Ein wichtiger Aspekt zur Durchsetzung und Kontrolle des Mindestlohns sind Transparenz und das Wissen um die aktuelle Höhe. Ebenso hilfreich ist eine starke Mitbestimmung in den Betrieben. Betriebsräte können erste Anlaufstellen sein, wenn Beschäftigte den Verdacht haben, unterhalb des Mindestlohns bezahlt zu werden.
Gleichzeitig ist es Aufgabe der Finanzkontrolle Schwarzarbeit (FKS) des Zolls, anlassbezogen und verdachtsunabhängig Unternehmen auf die Einhaltung des Mindestlohns zu kontrollieren. Dabei sieht sich die FKS laut dem Institut Arbeit und Qualifikation der Universität Duisburg-Essen zunehmenden Kontrollschwierigkeiten ausgesetzt, „die sich oftmals auf eine zunehmende Fragmentierung von Unternehmen durch die Auslagerung vieler Tätigkeiten aus den Unternehmen in unübersichtliche Subunternehmerketten und in der wachsenden Heterogenität von Beschäftigungsformen zurückführen lassen. In fragmentierten Unternehmen bleibt oft unklar, wer eigentlich der für die Arbeitsbedingungen verantwortliche Unternehmer ist. Die Aufspaltung der Unternehmen erhöht den Aufwand für externe Kontrollen um ein Vielfaches, weil nicht nur der eigentliche Arbeitgeber identifiziert werden muss, sondern auch, welche spezifischen Regelungen für die jeweiligen Unternehmen gelten“. Eine Rückkehr zu geordneten Verhältnissen auf dem Arbeitsmarkt – wie es der SoVD immer wieder fordert - kann damit auch positive Effekte auf die Kontrolle und Einhaltung des Mindestlohns haben und sollte daher auch in diesem Zusammenhang von der Politik mit bedacht werden.
Wie in der SoVD-Stellungnahme aus dem Jahr 2023 angeregt, bleibt des Weiteren eine fälschungssichere Arbeitszeiterfassung für die bessere Einhaltung des Mindestlohns notwendig. Gleiches gilt für die Umwandlung der Minijobs in sozialversicherungspflichtige Beschäftigung. Denn Minijobs sind allzu oft das Einfallstor für die Umgehung des Mindestlohns.

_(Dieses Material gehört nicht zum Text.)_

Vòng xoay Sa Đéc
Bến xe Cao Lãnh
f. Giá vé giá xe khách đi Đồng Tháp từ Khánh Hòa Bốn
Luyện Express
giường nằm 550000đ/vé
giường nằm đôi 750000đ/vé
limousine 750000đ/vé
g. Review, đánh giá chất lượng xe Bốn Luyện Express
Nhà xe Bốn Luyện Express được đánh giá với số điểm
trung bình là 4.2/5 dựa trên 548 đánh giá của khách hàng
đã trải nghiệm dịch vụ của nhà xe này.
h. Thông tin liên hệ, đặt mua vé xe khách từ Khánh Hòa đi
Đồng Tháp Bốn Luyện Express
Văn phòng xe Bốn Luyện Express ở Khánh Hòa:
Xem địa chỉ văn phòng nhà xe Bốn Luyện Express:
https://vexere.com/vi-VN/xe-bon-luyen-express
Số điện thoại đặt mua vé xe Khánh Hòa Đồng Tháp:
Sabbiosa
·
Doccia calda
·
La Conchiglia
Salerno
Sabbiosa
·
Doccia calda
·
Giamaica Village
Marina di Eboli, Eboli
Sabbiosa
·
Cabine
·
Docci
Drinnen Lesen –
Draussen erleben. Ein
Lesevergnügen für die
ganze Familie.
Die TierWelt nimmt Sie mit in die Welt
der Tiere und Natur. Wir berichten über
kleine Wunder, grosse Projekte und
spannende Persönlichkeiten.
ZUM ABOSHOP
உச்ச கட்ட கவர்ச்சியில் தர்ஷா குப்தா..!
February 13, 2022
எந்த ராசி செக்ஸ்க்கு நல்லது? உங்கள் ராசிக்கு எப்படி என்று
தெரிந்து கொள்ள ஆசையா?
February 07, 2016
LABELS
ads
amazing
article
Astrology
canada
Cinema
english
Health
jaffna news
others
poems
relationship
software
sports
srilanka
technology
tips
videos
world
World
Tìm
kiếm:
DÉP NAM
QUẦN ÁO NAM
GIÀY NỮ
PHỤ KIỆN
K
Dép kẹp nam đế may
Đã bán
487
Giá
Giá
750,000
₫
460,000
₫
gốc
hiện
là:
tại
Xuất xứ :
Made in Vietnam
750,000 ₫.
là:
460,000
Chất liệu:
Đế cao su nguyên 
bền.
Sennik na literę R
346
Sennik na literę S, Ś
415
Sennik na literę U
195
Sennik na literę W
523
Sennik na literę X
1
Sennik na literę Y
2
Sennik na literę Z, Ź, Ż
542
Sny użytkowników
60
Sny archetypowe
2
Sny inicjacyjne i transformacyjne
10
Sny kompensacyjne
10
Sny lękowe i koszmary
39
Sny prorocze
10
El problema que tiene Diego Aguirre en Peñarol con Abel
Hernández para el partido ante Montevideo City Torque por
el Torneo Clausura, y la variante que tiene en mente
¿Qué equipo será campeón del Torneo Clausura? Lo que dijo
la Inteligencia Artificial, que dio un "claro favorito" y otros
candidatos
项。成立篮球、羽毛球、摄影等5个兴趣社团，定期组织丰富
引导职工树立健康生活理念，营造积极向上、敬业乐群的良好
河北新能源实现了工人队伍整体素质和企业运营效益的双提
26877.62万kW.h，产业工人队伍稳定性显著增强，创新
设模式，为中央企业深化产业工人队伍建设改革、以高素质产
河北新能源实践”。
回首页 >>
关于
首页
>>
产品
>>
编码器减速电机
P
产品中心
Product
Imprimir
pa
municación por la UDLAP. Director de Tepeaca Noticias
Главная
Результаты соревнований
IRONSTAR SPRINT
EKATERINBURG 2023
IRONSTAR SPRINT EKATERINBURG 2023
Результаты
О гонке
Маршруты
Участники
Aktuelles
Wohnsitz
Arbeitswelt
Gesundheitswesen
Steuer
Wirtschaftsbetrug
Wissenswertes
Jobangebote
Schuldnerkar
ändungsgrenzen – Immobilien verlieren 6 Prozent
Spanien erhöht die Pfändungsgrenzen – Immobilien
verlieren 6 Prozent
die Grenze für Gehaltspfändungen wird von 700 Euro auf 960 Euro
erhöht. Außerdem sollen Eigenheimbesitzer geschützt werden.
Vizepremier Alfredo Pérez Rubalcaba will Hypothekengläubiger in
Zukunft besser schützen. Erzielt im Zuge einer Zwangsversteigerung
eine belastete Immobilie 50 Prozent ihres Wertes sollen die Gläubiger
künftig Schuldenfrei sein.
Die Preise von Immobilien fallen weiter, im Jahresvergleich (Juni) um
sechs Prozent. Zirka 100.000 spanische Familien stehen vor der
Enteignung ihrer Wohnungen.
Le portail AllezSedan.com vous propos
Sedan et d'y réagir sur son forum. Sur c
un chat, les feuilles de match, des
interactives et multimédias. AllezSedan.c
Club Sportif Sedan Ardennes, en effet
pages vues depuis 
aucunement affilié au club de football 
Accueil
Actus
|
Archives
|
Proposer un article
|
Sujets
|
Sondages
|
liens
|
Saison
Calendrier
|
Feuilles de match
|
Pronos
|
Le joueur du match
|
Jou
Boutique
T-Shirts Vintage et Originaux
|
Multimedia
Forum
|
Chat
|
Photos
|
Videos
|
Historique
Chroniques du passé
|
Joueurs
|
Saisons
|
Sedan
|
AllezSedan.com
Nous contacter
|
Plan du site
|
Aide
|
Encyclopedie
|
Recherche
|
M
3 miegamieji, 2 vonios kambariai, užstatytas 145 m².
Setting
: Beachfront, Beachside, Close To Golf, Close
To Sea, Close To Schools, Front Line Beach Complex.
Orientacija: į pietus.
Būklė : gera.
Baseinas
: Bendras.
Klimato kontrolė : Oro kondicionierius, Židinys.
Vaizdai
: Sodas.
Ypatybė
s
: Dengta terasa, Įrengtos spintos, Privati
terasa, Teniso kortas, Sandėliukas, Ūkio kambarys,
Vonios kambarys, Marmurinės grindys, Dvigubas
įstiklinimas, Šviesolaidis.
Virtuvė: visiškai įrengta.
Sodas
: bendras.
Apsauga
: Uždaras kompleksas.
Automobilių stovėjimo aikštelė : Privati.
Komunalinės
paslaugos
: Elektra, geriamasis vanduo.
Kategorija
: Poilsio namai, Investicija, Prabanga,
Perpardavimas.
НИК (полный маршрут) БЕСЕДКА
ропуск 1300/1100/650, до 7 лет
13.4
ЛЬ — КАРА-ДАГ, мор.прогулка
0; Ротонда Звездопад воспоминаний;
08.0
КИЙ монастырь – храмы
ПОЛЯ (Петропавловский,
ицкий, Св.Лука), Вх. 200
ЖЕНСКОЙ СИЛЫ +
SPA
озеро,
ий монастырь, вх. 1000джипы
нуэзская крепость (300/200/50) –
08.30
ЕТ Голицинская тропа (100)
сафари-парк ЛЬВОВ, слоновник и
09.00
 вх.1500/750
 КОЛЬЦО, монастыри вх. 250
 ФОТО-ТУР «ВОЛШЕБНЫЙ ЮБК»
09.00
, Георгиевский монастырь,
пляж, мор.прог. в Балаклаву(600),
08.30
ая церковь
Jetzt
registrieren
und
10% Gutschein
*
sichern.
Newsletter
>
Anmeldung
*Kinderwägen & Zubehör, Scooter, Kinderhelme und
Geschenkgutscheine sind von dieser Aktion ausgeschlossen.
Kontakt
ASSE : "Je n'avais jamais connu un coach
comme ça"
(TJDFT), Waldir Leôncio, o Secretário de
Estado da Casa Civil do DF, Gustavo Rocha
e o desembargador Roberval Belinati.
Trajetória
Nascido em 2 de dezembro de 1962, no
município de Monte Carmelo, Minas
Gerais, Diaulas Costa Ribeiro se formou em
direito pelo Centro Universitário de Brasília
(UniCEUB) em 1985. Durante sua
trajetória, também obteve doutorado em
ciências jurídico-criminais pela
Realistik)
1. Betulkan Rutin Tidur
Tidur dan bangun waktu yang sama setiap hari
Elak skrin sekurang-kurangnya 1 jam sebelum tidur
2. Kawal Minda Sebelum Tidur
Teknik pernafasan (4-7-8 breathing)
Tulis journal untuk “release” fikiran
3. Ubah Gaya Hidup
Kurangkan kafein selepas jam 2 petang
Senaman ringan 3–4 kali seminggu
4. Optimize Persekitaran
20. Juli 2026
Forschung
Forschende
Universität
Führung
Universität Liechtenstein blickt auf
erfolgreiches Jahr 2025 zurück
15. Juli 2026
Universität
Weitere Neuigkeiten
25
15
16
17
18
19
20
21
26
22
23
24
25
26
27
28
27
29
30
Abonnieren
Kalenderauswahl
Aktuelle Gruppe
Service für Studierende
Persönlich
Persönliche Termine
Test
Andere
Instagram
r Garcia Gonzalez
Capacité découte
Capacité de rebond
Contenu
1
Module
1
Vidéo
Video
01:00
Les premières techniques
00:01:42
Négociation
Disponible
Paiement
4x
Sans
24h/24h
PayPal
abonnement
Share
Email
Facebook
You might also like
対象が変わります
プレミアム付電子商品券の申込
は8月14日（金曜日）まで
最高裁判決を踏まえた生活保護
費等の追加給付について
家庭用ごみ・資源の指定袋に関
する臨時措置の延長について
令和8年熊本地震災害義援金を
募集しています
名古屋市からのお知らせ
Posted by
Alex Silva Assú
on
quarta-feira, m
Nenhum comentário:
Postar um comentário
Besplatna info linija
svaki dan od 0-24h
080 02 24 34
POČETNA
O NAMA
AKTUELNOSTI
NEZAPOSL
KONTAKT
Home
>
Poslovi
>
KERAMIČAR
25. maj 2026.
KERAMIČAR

Warum sollte der gesetzliche Mindestlohn auch in Werkstätten für behinderte Menschen (WfbM) gelten?
Bei allen Fragen rund um den Mindestlohn möchten wir darauf hinweisen, dass Menschen mit Behinderungen, die in sogenannten Werkstätten für behinderte Menschen (WfbM) beschäftigt sind, auch in den Blick genommen werden müssen. Dass eine Verbesserung der Entgeltsituation für Beschäftigte in Werkstätten erfolgen soll, wird seit Langem diskutiert. Die Zahlung eines angemessenen Lohnes gebietet nicht zuletzt Art. 27 der UN‑Behindertenrechtskonvention.
Derzeit beruhen die individuellen Arbeitsentgelte auf einem Drei‑Komponenten‑System, das aufgrund seiner Intransparenz und geringen Entgelthöhe kritisiert wird. Aus dem Arbeitsergebnis der Werkstätten wird ein Grundbetrag sowie ein individuell bemessener und im Werkstattvertrag festzuhaltender Steigerungsbetrag gezahlt. Zudem erhalten die Beschäftigten aus Bundesmitteln ein Arbeitsförderungsgeld von bis zu 52 Euro, welches das Arbeitsentgelt bis auf 351 Euro aufstocken kann. Abhängig von der Wirtschaftlichkeit der Werkstätten und der Leistungsfähigkeit des Beschäftigten können die individuellen Arbeitsentgelte variieren, liegen im Schnitt jedoch mit 226 Euro pro Monat deutlich unter dem gesetzlichen Mindestlohn.
Aufgrund dieser niedrigen Entlohnung wird eine Zahlung des Mindestlohns auch in Werkstätten ins Spiel gebracht. Dies ließe sich damit begründen, dass weder dem Wortlaut des Geltungsbereiches nach § 22 des Mindestlohngesetzes (MiLoG) noch dem Willen des Gesetzgebers Hinweise zu entnehmen sind, die explizit auf einen Ausschluss von WfbM-Beschäftigten vom Geltungsbereich des Mindestlohngesetzes deuten. Werkstatt-Beschäftigte könnten daher einen Anspruch auf den Mindestlohn aus § 1 Abs. 1 des Mindestlohngesetzes haben. Auch wenn das Mindestlohngesetz bei WfbM-Beschäftigten derzeit keine Anwendung findet, können deren Beschäftigte bei der Diskussion um die Zahlung/Erhöhung des Mindestlohnes nicht außer Acht gelassen werden, da zumindest nicht ausgeschlossen ist, dass dieser auf Werkstatt-Beschäftigte Anwendung finden muss.